Lihat ke Halaman Asli

Widi Wahyuning Tyas

Menulis kadang sama menyenangkannya dengan nonton mukbang.

Japanese Encephalitis, Radang Otak Yang Terlihat Sepele

Diperbarui: 9 November 2018   17:46

Kompasiana adalah platform blog. Konten ini menjadi tanggung jawab bloger dan tidak mewakili pandangan redaksi Kompas.

Kesehatan. Sumber ilustrasi: FREEPIK/Schantalao

Beberapa bulan belakangan ini, isu penyebaran penyakit Japanese Encephalitis di pulau Bali santer terdengar. Penyakit radang otak ini disebabkan oleh virus Japanese Encephalitis yang memang merupakan salah satu penyakit penyebab masalah kesehatan di daerah Asia, termasuk Indonesia.

Japanese Encephalitis merupakan penyakit yang bersifat zoonosis atau bersumber dari binatang.

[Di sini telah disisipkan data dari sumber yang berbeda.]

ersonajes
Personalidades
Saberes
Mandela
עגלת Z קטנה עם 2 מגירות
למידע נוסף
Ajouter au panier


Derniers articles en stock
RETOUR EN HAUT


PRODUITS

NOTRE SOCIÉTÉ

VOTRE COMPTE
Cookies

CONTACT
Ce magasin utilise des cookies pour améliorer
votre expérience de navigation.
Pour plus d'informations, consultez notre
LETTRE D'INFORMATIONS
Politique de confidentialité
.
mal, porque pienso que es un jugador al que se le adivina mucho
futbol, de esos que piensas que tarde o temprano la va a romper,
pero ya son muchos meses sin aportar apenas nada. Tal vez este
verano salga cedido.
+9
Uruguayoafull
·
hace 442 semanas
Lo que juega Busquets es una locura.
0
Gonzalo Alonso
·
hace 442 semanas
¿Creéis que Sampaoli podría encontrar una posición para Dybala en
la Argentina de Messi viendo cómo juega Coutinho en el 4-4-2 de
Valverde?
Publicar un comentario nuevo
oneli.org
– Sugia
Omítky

Penularan virus penyakit ini sebenarnya cukup mudah saja, hanya melalui binatang seperti nyamuk, babi, unggas liar, dan burung sawah. Pada musim hujan seperti sekarang ini, nyamuk bakal lebih aktif, terutama di malam hari. Namun umumnya, nyamuk yang berpotensi menularkan penyakit ini memiliki habitat di area persawahan dan irigasi. Tak heran Bali menjadi tempat yang rentan terkena virus ini mengingat pulau tersebut memiliki ladang persawahan yang cukup luas. Selain itu, peternakan babi juga banyak ditemukan disana.

Melansir CNNIndonesia, pada 2016 saja jumlah kasus penyakit Japanese Encephalitis dilaporkan terjadi sebanyak 326 kasus. Bali menjadi daerah yang paling banyak mengalami kasus ini, yakni berjumlah 226 kasus atau sekitar 69,3 persen dari total klasis yang dilaporkan.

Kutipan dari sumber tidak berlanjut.